Of the 59 Americans who are known to be held overseas, more than 90% are being held by states, rather than by terrorist groups such as al Qaeda or ISIS, which was more commonly the case several years ago, according to the Foley Foundation report.
Other tough calls
The Biden administration has made other tough calls to get Americans home, for instance, exchanging the basketball player Brittney Griner, who was held in a Russian penal colony on minor drug possession charges, for Viktor Bout, a notorious Russian arms dealer.
Still, Bout claims he has not returned to his former profession of arms dealing since he was held in a US federal prison for 15 years and has been out of the game for so long. Instead, Bout is getting involved in local Russian politics, he told The New York Times in an interview published this month
Another tough call was the deal for Mark Frerichs, an American contractor working in Afghanistan, who was held by the Taliban. Frerichs was released in exchange for a convicted drug dealer Haji Bashir Noorzai, who was in prison in the United States. The release of Noorzai was long sought by the Taliban, which regarded him as a key ally and gave him a hero’s welcome when he returned to Afghanistan.
The Biden administration will doubtless have to make other tough calls when it makes a deal for former US Marine Paul Whelan, whom the Russians have accused of spying and have detained since 2018. Whelan denies the allegations.
A similar case to Whelan’s is that of The Wall Street Journal reporter Evan Gershkovich, whom the Russians detained in March and accused of collecting “information constituting a state secret,” a charge that Gershkovich and the Journal, along with the US government, deny.

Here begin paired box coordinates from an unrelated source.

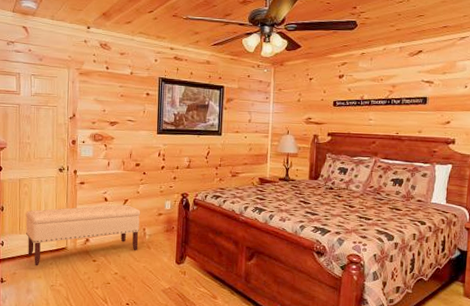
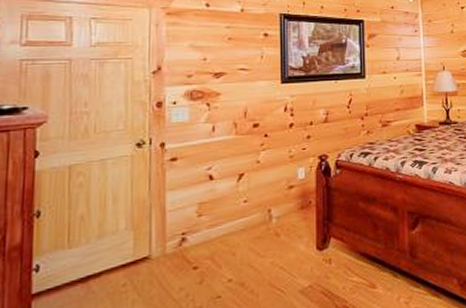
bench: present [25,204,141,266] -> none [79,180,264,294]

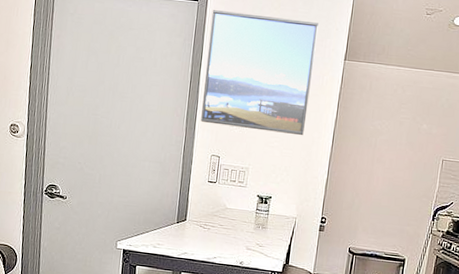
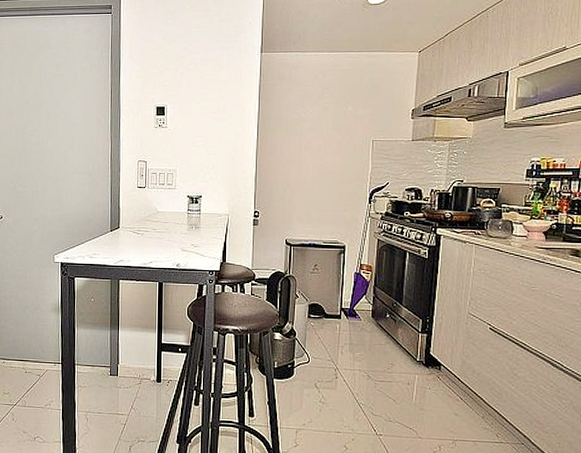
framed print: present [201,10,319,136] -> none [125,19,231,132]

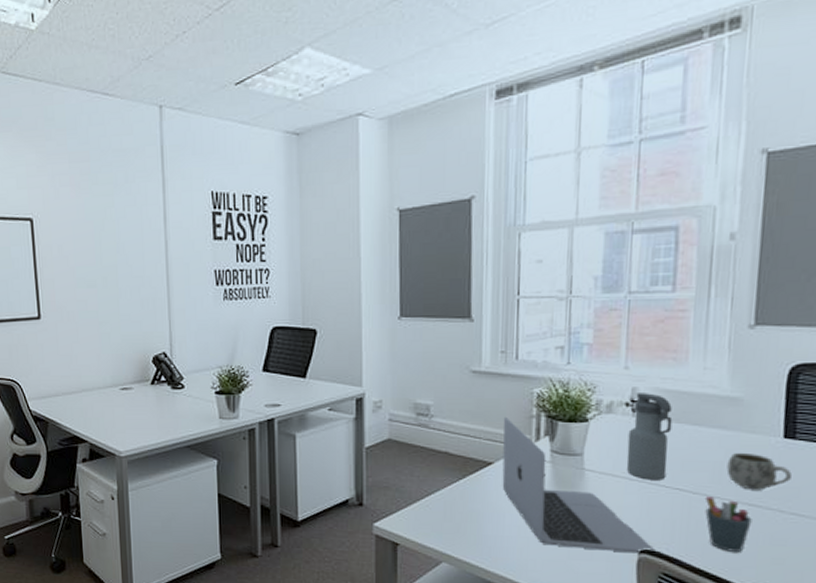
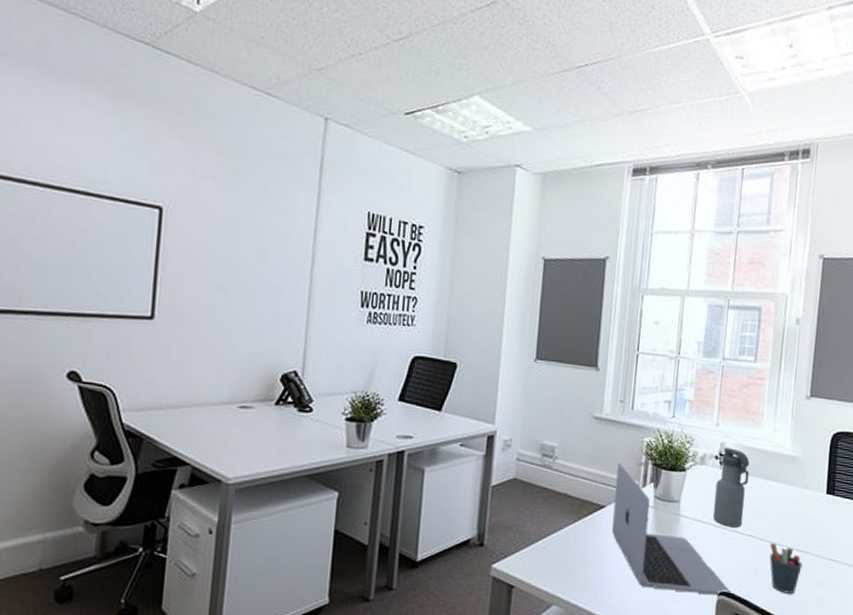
mug: present [726,452,792,490] -> none [786,504,831,539]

No doubt Russian President Vladimir Putin will try to drive a hard bargain for the release of Whelan and Gershkovich.
I believe that getting wrongfully detained Americans home is worth the high price that rogue states such as Iran and Putin’s Russia typically try to exact and applaud the Biden administration for making bringing Americans home a priority, just as the Trump administration did before it.

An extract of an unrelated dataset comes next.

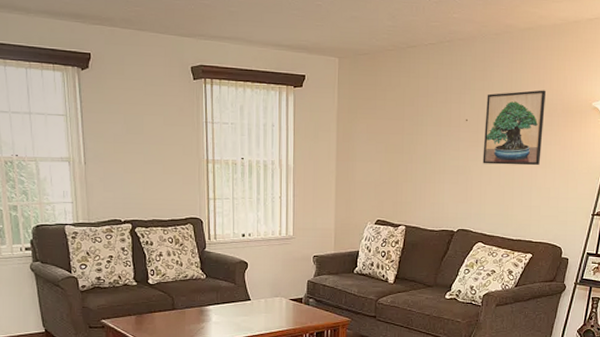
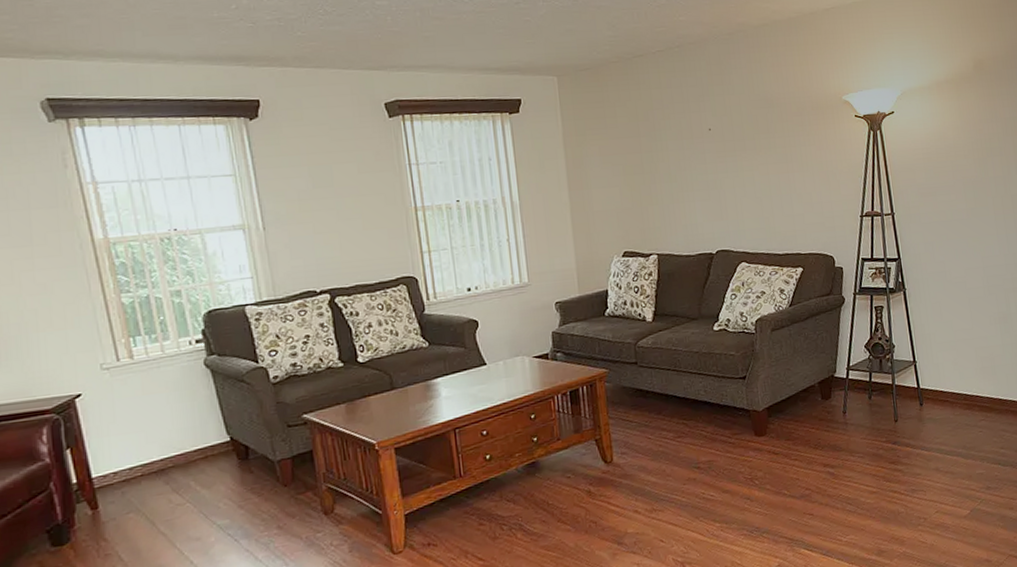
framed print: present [482,90,547,166] -> none [728,88,797,175]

One of those deals involved the Trump administration in 2019 pressuring the Afghan government to swap three high-level Taliban officials held in Afghanistan for US citizen Kevin King and Australian Timothy Weeks, who were both professors at the American University of Afghanistan and were held hostage by the Taliban for three years.
Also in 2019, Xiyue Wang, a student at Princeton University serving a 10-year sentence in Iran on spying charges, was freed in exchange for Massoud Soleimani, an Iranian scientist who had been convicted in the US of export violations.